Es sabido lo difícil que resulta hoy en día publicar una novela en nuestro país, sea cual fuere su temática y, obviamente, dejando de lado la ingrata opción de la autopublicación (de la que en otra entrada hablaré). Por ello el único camino restante para los escritores noveles es presentar sus obras a concursos del género que le corresponda, con todo lo costoso y drámatico que ello conlleva: gastos de impresión, copia, encuadernación y envío por correo; y luego esperar, y no desesperar que es lo difícil, a sabiendas de que la propia obra está mezclada entre cientos de otras de gran potencial.

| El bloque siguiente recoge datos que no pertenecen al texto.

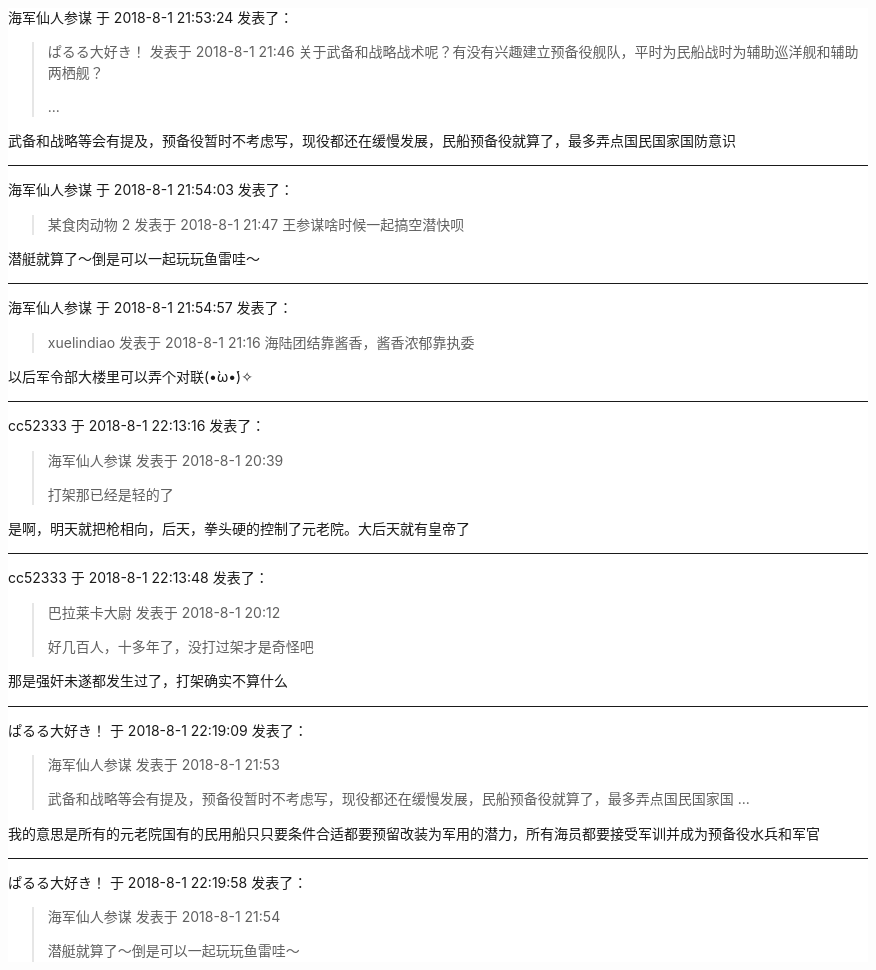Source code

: 海军仙人参谋 于 2018-8-1 21:53:24 发表了：

> ぱるる大好き！ 发表于 2018-8-1 21:46 关于武备和战略战术呢？有没有兴趣建立预备役舰队，平时为民船战时为辅助巡洋舰和辅助两栖舰？
>
> ...

武备和战略等会有提及，预备役暂时不考虑写，现役都还在缓慢发展，民船预备役就算了，最多弄点国民国家国防意识

---

海军仙人参谋 于 2018-8-1 21:54:03 发表了：

> 某食肉动物 2 发表于 2018-8-1 21:47 王参谋啥时候一起搞空潜快呗

潜艇就算了～倒是可以一起玩玩鱼雷哇～

---

海军仙人参谋 于 2018-8-1 21:54:57 发表了：

> xuelindiao 发表于 2018-8-1 21:16 海陆团结靠酱香，酱香浓郁靠执委

以后军令部大楼里可以弄个对联(•̀ω•́)✧

---

cc52333 于 2018-8-1 22:13:16 发表了：

> 海军仙人参谋 发表于 2018-8-1 20:39
>
> 打架那已经是轻的了

是啊，明天就把枪相向，后天，拳头硬的控制了元老院。大后天就有皇帝了

---

cc52333 于 2018-8-1 22:13:48 发表了：

> 巴拉莱卡大尉 发表于 2018-8-1 20:12
>
> 好几百人，十多年了，没打过架才是奇怪吧

那是强奸未遂都发生过了，打架确实不算什么

---

ぱるる大好き！ 于 2018-8-1 22:19:09 发表了：

> 海军仙人参谋 发表于 2018-8-1 21:53
>
> 武备和战略等会有提及，预备役暂时不考虑写，现役都还在缓慢发展，民船预备役就算了，最多弄点国民国家国 ...

我的意思是所有的元老院国有的民用船只只要条件合适都要预留改装为军用的潜力，所有海员都要接受军训并成为预备役水兵和军官

---

ぱるる大好き！ 于 2018-8-1 22:19:58 发表了：

> 海军仙人参谋 发表于 2018-8-1 21:54
>
> 潜艇就算了～倒是可以一起玩玩鱼雷哇～
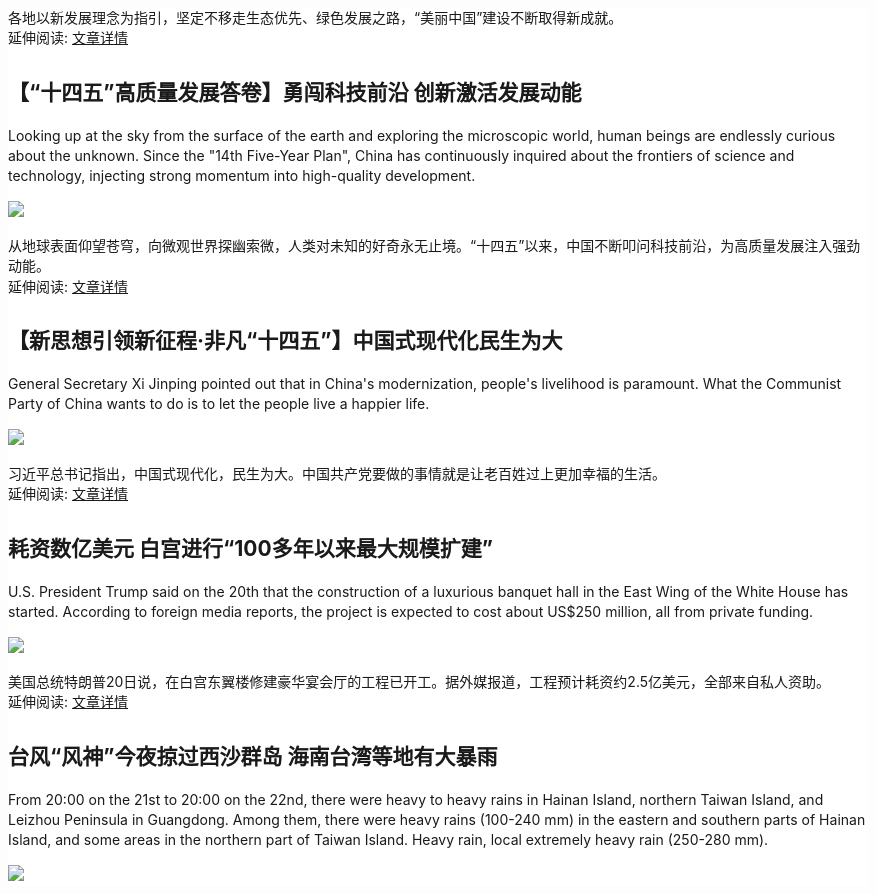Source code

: 各地以新发展理念为指引，坚定不移走生态优先、绿色发展之路，“美丽中国”建设不断取得新成就。   
延伸阅读: [文章详情](https://news.cctv.com/2025/10/21/ARTIwhxDG9sncT0gK8G52NFQ251021.shtml)   

<qrcode title="【践行新发展理念 推动高质量发展】坚持绿色发展 建设美丽中国" image="https://p2.img.cctvpic.com/photoworkspace/2025/10/21/2025102119550389411.jpg" />   

## 【“十四五”高质量发展答卷】勇闯科技前沿 创新激活发展动能   
Looking up at the sky from the surface of the earth and exploring the microscopic world, human beings are endlessly curious about the unknown. Since the "14th Five-Year Plan", China has continuously inquired about the frontiers of science and technology, injecting strong momentum into high-quality development.   

<img src="https://p1.img.cctvpic.com/photoworkspace/2025/10/21/2025102119494276235.jpg" />   

从地球表面仰望苍穹，向微观世界探幽索微，人类对未知的好奇永无止境。“十四五”以来，中国不断叩问科技前沿，为高质量发展注入强劲动能。   
延伸阅读: [文章详情](https://news.cctv.com/2025/10/21/ARTIDZ95ciQPNfvWccqpxurG251021.shtml)   

<qrcode title="【“十四五”高质量发展答卷】勇闯科技前沿 创新激活发展动能" image="https://p1.img.cctvpic.com/photoworkspace/2025/10/21/2025102119494276235.jpg" />   

## 【新思想引领新征程·非凡“十四五”】中国式现代化民生为大   
General Secretary Xi Jinping pointed out that in China's modernization, people's livelihood is paramount. What the Communist Party of China wants to do is to let the people live a happier life.   

<img src="https://p1.img.cctvpic.com/photoworkspace/2025/10/21/2025102119454889624.jpg" />   

习近平总书记指出，中国式现代化，民生为大。中国共产党要做的事情就是让老百姓过上更加幸福的生活。   
延伸阅读: [文章详情](https://news.cctv.com/2025/10/21/ARTIyAiSjPwmTWHi4DJvN7ZS251021.shtml)   

<qrcode title="【新思想引领新征程·非凡“十四五”】中国式现代化民生为大" image="https://p1.img.cctvpic.com/photoworkspace/2025/10/21/2025102119454889624.jpg" />   

## 耗资数亿美元 白宫进行“100多年以来最大规模扩建”   
U.S. President Trump said on the 20th that the construction of a luxurious banquet hall in the East Wing of the White House has started. According to foreign media reports, the project is expected to cost about US$250 million, all from private funding.   

<img src="https://p4.img.cctvpic.com/photoworkspace/2025/10/21/2025102119191899228.png" />   

美国总统特朗普20日说，在白宫东翼楼修建豪华宴会厅的工程已开工。据外媒报道，工程预计耗资约2.5亿美元，全部来自私人资助。   
延伸阅读: [文章详情](https://news.cctv.com/2025/10/21/ARTIb2RZvQ2TypCSWjG3RFez251021.shtml)   

<qrcode title="耗资数亿美元 白宫进行“100多年以来最大规模扩建”" image="https://p4.img.cctvpic.com/photoworkspace/2025/10/21/2025102119191899228.png" />   

## 台风“风神”今夜掠过西沙群岛 海南台湾等地有大暴雨   
From 20:00 on the 21st to 20:00 on the 22nd, there were heavy to heavy rains in Hainan Island, northern Taiwan Island, and Leizhou Peninsula in Guangdong. Among them, there were heavy rains (100-240 mm) in the eastern and southern parts of Hainan Island, and some areas in the northern part of Taiwan Island. Heavy rain, local extremely heavy rain (250-280 mm).   

<img src="https://p5.img.cctvpic.com/photoworkspace/2025/10/21/2025102119123939855.jpg" />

Las chances de resultar ganador en un concurso no son muy amplias, aún cuando nuestra obra sea genial, y eso se debe a que quienes la evalúan son seres sensibles como nosotros y poseen gustos particulares que tal vez no vayan por los mismos carriles que los propios. Además tenemos que tener en cuenta factores como la predisposición al tema tratado, el humor que el jurado posea ese día, incluso el momento del día en que es leída. Todos estos factores, decisivos en todos los casos, hacen muy reducidas las chances. Otra realidad de los concursos es que existe un grupo de Seleccionadores previos al jurado que hacen una "depuración" de las obras. ¿Por qué? Simple. Ningún ser humano puede leer 100 novelas (200 cuentos) en uno o dos meses, por lo menos pasando de las dos primeras carillas, de manera que a manos del jurado llegan una decena, como mucho, de entre las cuales surgirá el vencedor.
Visto todo esto uno puede pensar que es demasiado poco probable que un escritor novel llegue a publicar su obra a través de un concurso. A no desesperar, además del primer premio existe otro factor relevante a rescatar: La obra es leída, con algo de suerte, por algún editor, y eso ya es mucho decir. Si es buena puede ser rescatada posteriormente.
Por lo tanto, los noveles como yo, nos vemos prácticamente obligados a presentarnos a los concursos... ¡y ganarlos!